===== RECORDS SHOWN

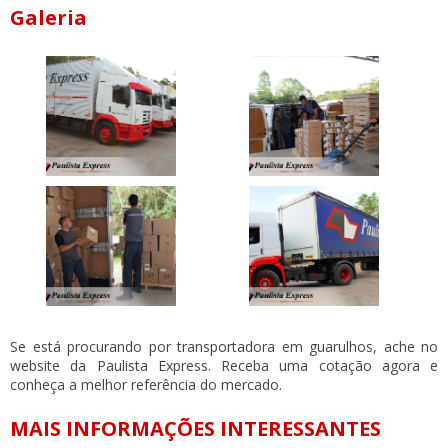
Galeria
Se está procurando por
transportadora em guarulhos
, ache no
website da Paulista Express. Receba uma cotação agora e
conheça a melhor referência do mercado.
MAIS INFORMAÇÕES INTERESSANTES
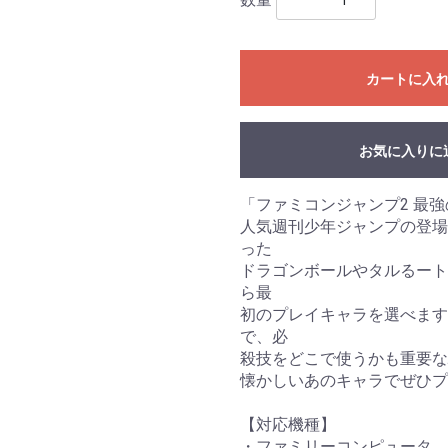
カートに入
お気に入りに
「ファミコンジャンプ2 最強
人気週刊少年ジャンプの登場
った
ドラゴンボールやタルるート
ら最
初のプレイキャラを選べます
で、必
殺技をどこで使うかも重要
懐かしいあのキャラでぜひプ
【対応機種】
・ファミリーコンピュータ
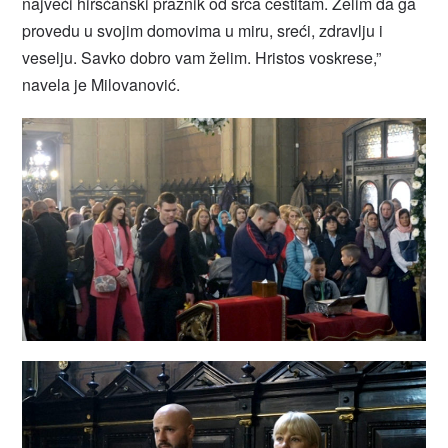
najveći hiršćanski praznik od srca čestitam. Želim da ga
provedu u svojim domovima u miru, sreći, zdravlju i
veselju. Savko dobro vam želim. Hristos voskrese,”
navela je Milovanović.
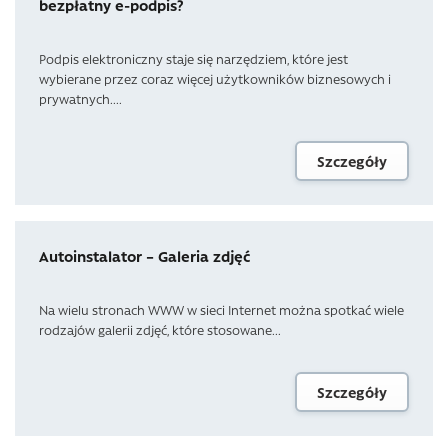
bezpłatny e-podpis?
Podpis elektroniczny staje się narzędziem, które jest
wybierane przez coraz więcej użytkowników biznesowych i
prywatnych....
Szczegóły
Autoinstalator – Galeria zdjęć
Na wielu stronach WWW w sieci Internet można spotkać wiele
rodzajów galerii zdjęć, które stosowane...
Szczegóły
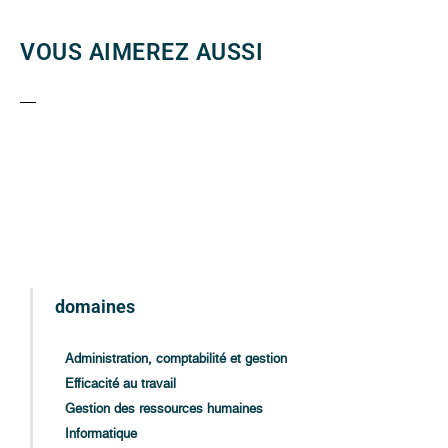
VOUS AIMEREZ AUSSI
domaines
Administration, comptabilité et gestion
Efficacité au travail
Gestion des ressources humaines
Informatique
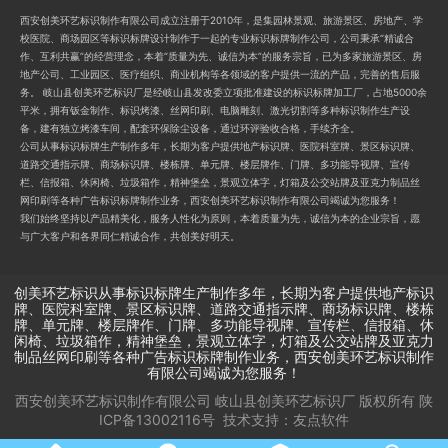
西安创美环艺标识制作有限公司成立注册于2010年，是集园林景观、旅游景区、房地产、学
校医院、商场园区等标识标牌设计制作于一起的专业标识标牌制作公司，公司秉承“精诚合
作、互利共赢”的经营理念，本着“质量为先、诚信为本”的服务宗旨，已为多家旅游景区、房
地产公司、工业园区、医疗组织、商业机构等各领域的客户提供一流的产品，完善的售后服
务。 岐山县创美环艺标识厂是经岐山县发改委立项批准建设的标识标牌加工厂，占地5000余
平米，拥有钣金制作、标识烤漆、丝网印刷、电脑雕刻、激光切割等多种标识制作生产设
备，建有独立烤漆车间，配套环保除尘设备，通过环评验收合格，手续齐全。
公司从事标识标牌生产制作多年，长期为客户提供地产标识牌、医院科室牌、景区标识牌、
道路交通指示牌、商场标识牌、楼栋牌、单元牌、楼层牌作、门牌、多功能导视牌、宣传
栏、信报箱、休闲椅、垃圾箱作，精神堡垒，景观立体字，灯箱及公交站牌及亚克力制品丝
网印刷等各种广告标识标牌制作业务，西安创美环艺标识制作有限公司竭诚为您服务！
我们始终坚持以产品精美化，服务人性化为原则，本着质量为先，诚信为本的企业宗旨，愿
与广大客户和各界同仁精诚合作，共创美好明天。
创美环艺标识从事标识标牌生产制作多年，长期为客户提供地产标识
牌、医院科室牌、景区标识牌、道路交通指示牌、商场标识牌、楼栋
牌、单元牌、楼层牌作、门牌、多功能导视牌、宣传栏、信报箱、休
闲椅、垃圾箱作，精神堡垒，景观立体字，灯箱及公交站牌及亚克力
制品丝网印刷等各种广告标识标牌制作业务，西安创美环艺标识制作
有限公司竭诚为您服务！
西安创美环艺标识制作有限公司 岐山县创美环艺标识厂
版权所有
陕
ICP备13002116号
技术支持：
友点软件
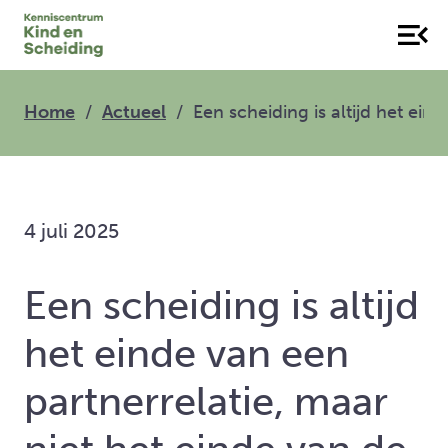
Home
Actueel
Een scheiding is altijd het ei
4 juli 2025
Een scheiding is altijd
het einde van een
partnerrelatie, maar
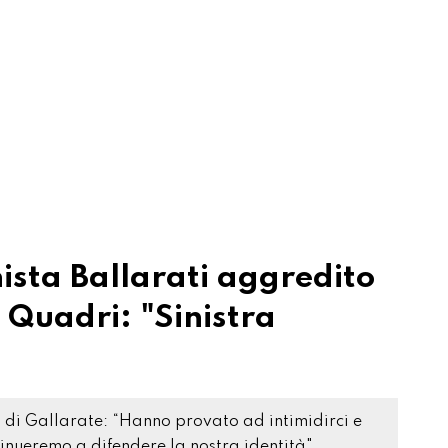
ista Ballarati aggredito
 Quadri: "Sinistra
di Gallarate: “Hanno provato ad intimidirci e
tinueremo a difendere la nostra identità"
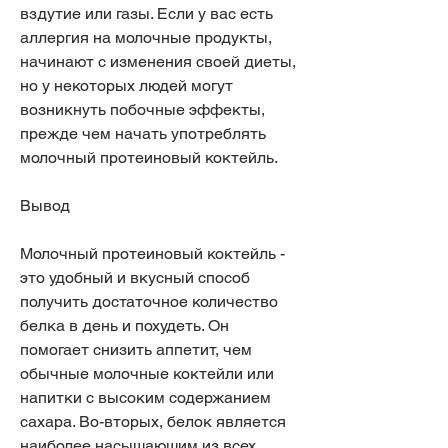
вздутие или газы. Если у вас есть 
аллергия на молочные продукты, 
начинают с изменения своей диеты, 
но у некоторых людей могут 
возникнуть побочные эффекты, 
прежде чем начать употреблять 
молочный протеиновый коктейль. 
Вывод
Молочный протеиновый коктейль - 
это удобный и вкусный способ 
получить достаточное количество 
белка в день и похудеть. Он 
помогает снизить аппетит, чем 
обычные молочные коктейли или 
напитки с высоким содержанием 
сахара. Во-вторых, белок является 
наиболее насыщающим из всех 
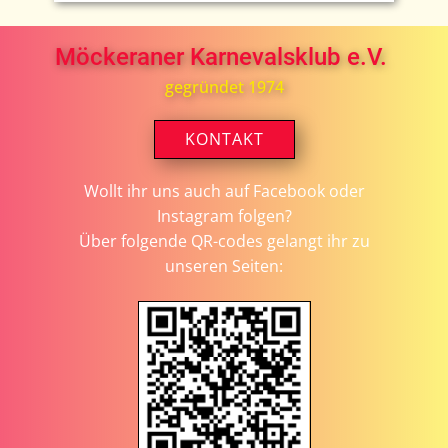
Möckeraner Karnevalsklub e.V.
gegründet 1974
KONTAKT
Wollt ihr uns auch auf Facebook oder
Instagram folgen?
Über folgende QR-codes gelangt ihr zu
unseren Seiten:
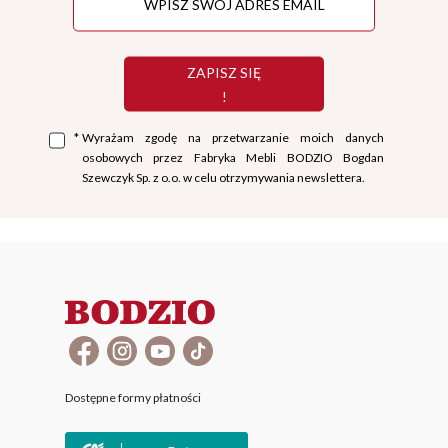
ZAPISZ SIĘ
!
*
Wyrażam zgodę na przetwarzanie moich danych
osobowych przez Fabryka Mebli BODZIO Bogdan
Szewczyk Sp. z o.o. w celu otrzymywania newslettera.
Dostępne formy płatności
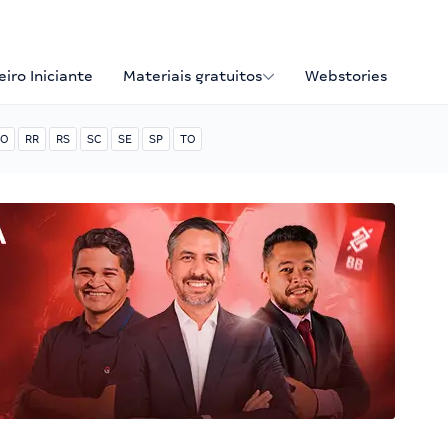
iro Iniciante
Materiais gratuitos
Webstories
O
RR
RS
SC
SE
SP
TO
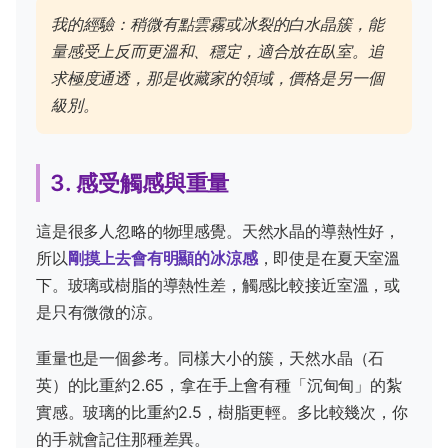
我的經驗：稍微有點雲霧或冰裂的白水晶簇，能
量感受上反而更溫和、穩定，適合放在臥室。追
求極度通透，那是收藏家的領域，價格是另一個
級別。
3. 感受觸感與重量
這是很多人忽略的物理感覺。天然水晶的導熱性好，
所以
剛摸上去會有明顯的冰涼感
，即使是在夏天室溫
下。玻璃或樹脂的導熱性差，觸感比較接近室溫，或
是只有微微的涼。
重量也是一個參考。同樣大小的簇，天然水晶（石
英）的比重約2.65，拿在手上會有種「沉甸甸」的紮
實感。玻璃的比重約2.5，樹脂更輕。多比較幾次，你
的手就會記住那種差異。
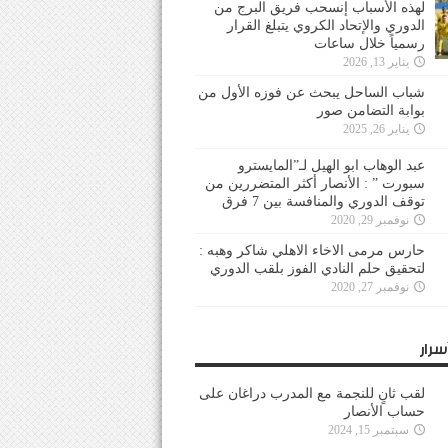
لهذه الأسباب إنسحب فريق البرج من
الدوري والإتحاد الكروي يتبلغ القرار
رسمياً خلال ساعات
يناير 13, 2026
شباب الساحل يبحث عن فوزه الأول من
بوابة التضامن صور
يناير 26, 2025
عبد الوهاب ابو الهيل لـ”المايسترو
سبورت ” : الأنصار أكثر المتضررين من
توقف الدوري والمنافسة بين 7 فرق
نوفمبر 29, 2020
حارس مرمى الاخاء الاهلي شاكر وهبه :
لتحقيق حلم النادي الفوز بلقب الدوري
نوفمبر 27, 2020
سرار
لقب ثانٍ للنجمة مع المدرب دراغان على
حساب الأنصار
سبتمبر 15, 2024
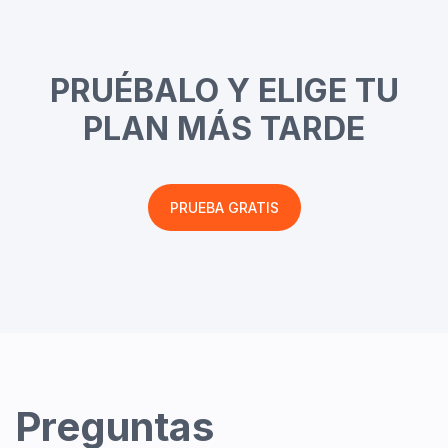
PRUÉBALO Y ELIGE TU
PLAN MÁS TARDE
PRUEBA GRATIS
Preguntas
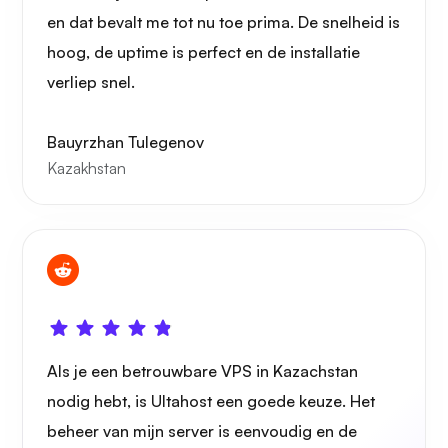
en dat bevalt me tot nu toe prima. De snelheid is
hoog, de uptime is perfect en de installatie
verliep snel.
Speelbuis
Bauyrzhan Tulegenov
Kazakhstan
Portainer
Grafana
Als je een betrouwbare VPS in Kazachstan
nodig hebt, is Ultahost een goede keuze. Het
beheer van mijn server is eenvoudig en de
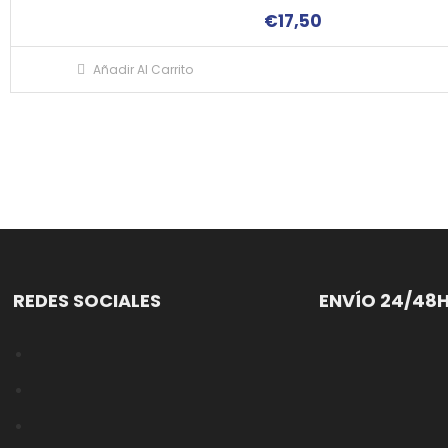
€
17,50
Añadir Al Carrito
REDES SOCIALES
ENVÍO 24/48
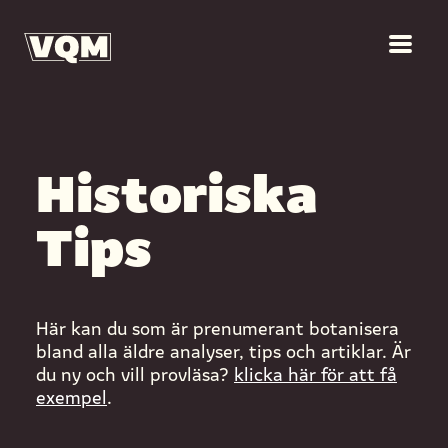
Historiska
Tips
Här kan du som är prenumerant botanisera
bland alla äldre analyser, tips och artiklar. Är
du ny och vill provläsa?
klicka här för att få
exempel
.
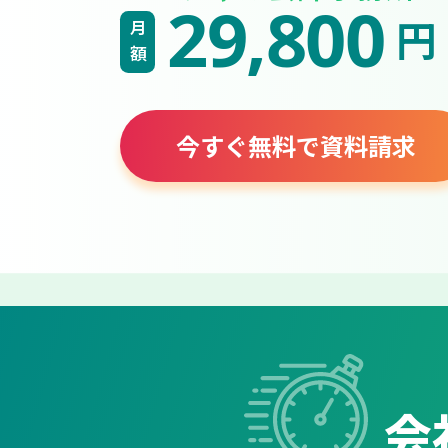
29,800
円
月額
今すぐ無料で資料請求
会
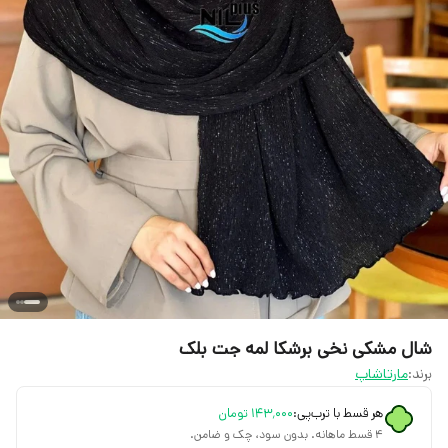
شال مشکی نخی برشکا لمه جت بلک
برند:
مارتاشاپ
هر قسط با ترب‌پی:
۱۴۳٬۰۰۰
تومان
۴ قسط ماهانه. بدون سود، چک و ضامن.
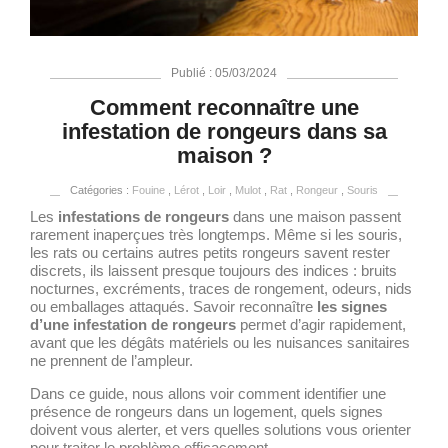
Publié : 05/03/2024
Comment reconnaître une
infestation de rongeurs dans sa
maison ?
Catégories :
Fouine
,
Lérot
,
Loir
,
Mulot
,
Rat
,
Rongeur
,
Souris
Les
infestations de rongeurs
dans une maison passent
rarement inaperçues très longtemps. Même si les souris,
les rats ou certains autres petits rongeurs savent rester
discrets, ils laissent presque toujours des indices : bruits
nocturnes, excréments, traces de rongement, odeurs, nids
ou emballages attaqués. Savoir reconnaître
les signes
d’une infestation de rongeurs
permet d’agir rapidement,
avant que les dégâts matériels ou les nuisances sanitaires
ne prennent de l’ampleur.
Dans ce guide, nous allons voir comment identifier une
présence de rongeurs dans un logement, quels signes
doivent vous alerter, et vers quelles solutions vous orienter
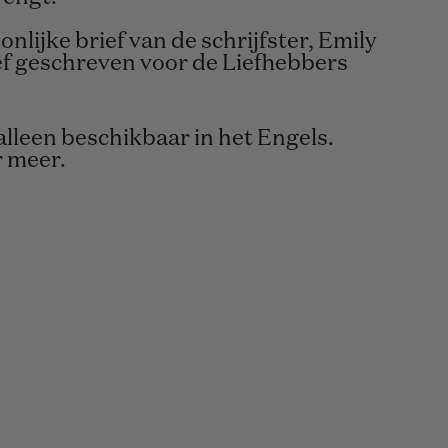
onlijke brief van de schrijfster, Emily
ef geschreven voor de Liefhebbers
 alleen beschikbaar in het Engels.
 meer.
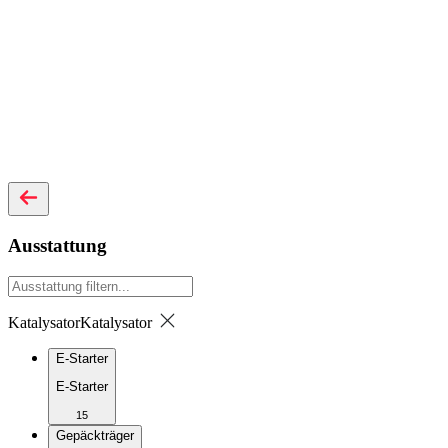
Ausstattung
Katalysator
Katalysator
E-Starter
E-Starter
15
Gepäckträger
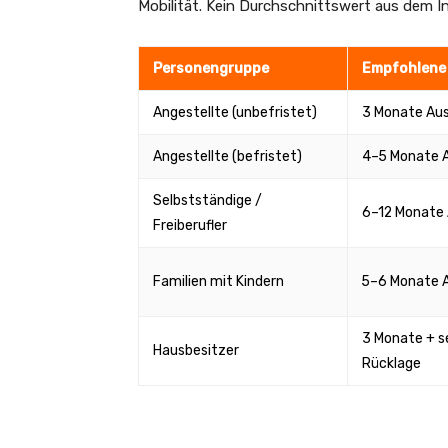
Mobilität. Kein Durchschnittswert aus dem I
Personengruppe
Empfohlene
Angestellte (unbefristet)
3 Monate Au
Angestellte (befristet)
4–5 Monate 
Selbstständige /
6–12 Monate
Freiberufler
Familien mit Kindern
5–6 Monate 
3 Monate + s
Hausbesitzer
Rücklage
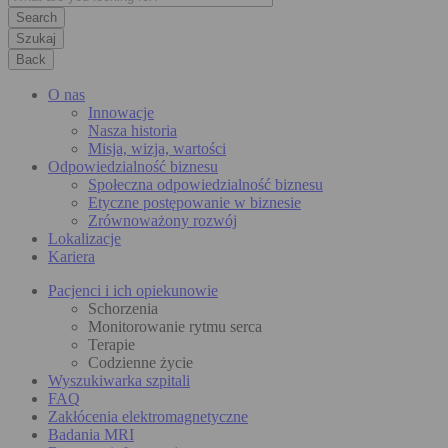
Szukaj
Back
O nas
Innowacje
Nasza historia
Misja, wizja, wartości
Odpowiedzialność biznesu
Społeczna odpowiedzialność biznesu
Etyczne postępowanie w biznesie
Zrównoważony rozwój
Lokalizacje
Kariera
Pacjenci i ich opiekunowie
Schorzenia
Monitorowanie rytmu serca
Terapie
Codzienne życie
Wyszukiwarka szpitali
FAQ
Zakłócenia elektromagnetyczne
Badania MRI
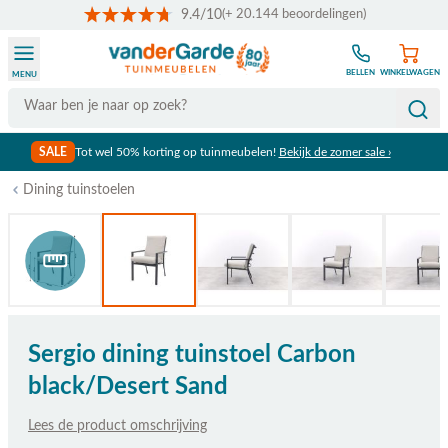
9.4/10
(+ 20.144 beoordelingen)
Ga naar de inhoud
BELLEN
WINKELWAGEN
MENU
Search
SALE
Tot wel 50% korting op tuinmeubelen!
Bekijk de zomer sale ›
Dining tuinstoelen
Bekijk afmetingen
Sergio dining tuinstoel Carbon
black/Desert Sand
Lees de product omschrijving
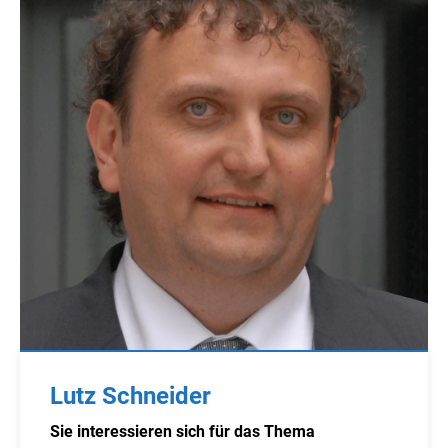
Lutz Schneider
Sie interessieren sich für das Thema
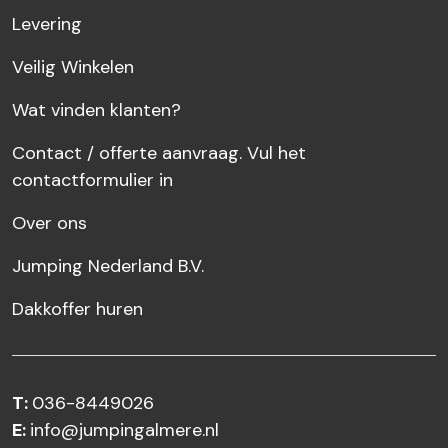
Levering
Veilig Winkelen
Wat vinden klanten?
Contact / offerte aanvraag. Vul het
contactformulier in
Over ons
Jumping Nederland B.V.
Dakkoffer huren
T:
036-8449026
E:
info@jumpingalmere.nl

==========

- EXERCISE DETAILS
Nothing but the lines above from the one that has "与广大客户和各界同仁精诚合作，共创美好明天。" down to the one that has "4 juli 2025" belongs in the answer, copied exactly, without pictures.

- ANSWER AREA
与广大客户和各界同仁精诚合作，共创美好明天。
创美环艺标识从事标识标牌生产制作多年，长期为客户提供地产标识
牌、医院科室牌、景区标识牌、道路交通指示牌、商场标识牌、楼栋
牌、单元牌、楼层牌作、门牌、多功能导视牌、宣传栏、信报箱、休
闲椅、垃圾箱作，精神堡垒，景观立体字，灯箱及公交站牌及亚克力
制品丝网印刷等各种广告标识标牌制作业务，西安创美环艺标识制作
有限公司竭诚为您服务！
西安创美环艺标识制作有限公司 岐山县创美环艺标识厂
版权所有
陕
ICP备13002116号
技术支持：
友点软件
Home
Actueel
Een scheiding is altijd het ei
4 juli 2025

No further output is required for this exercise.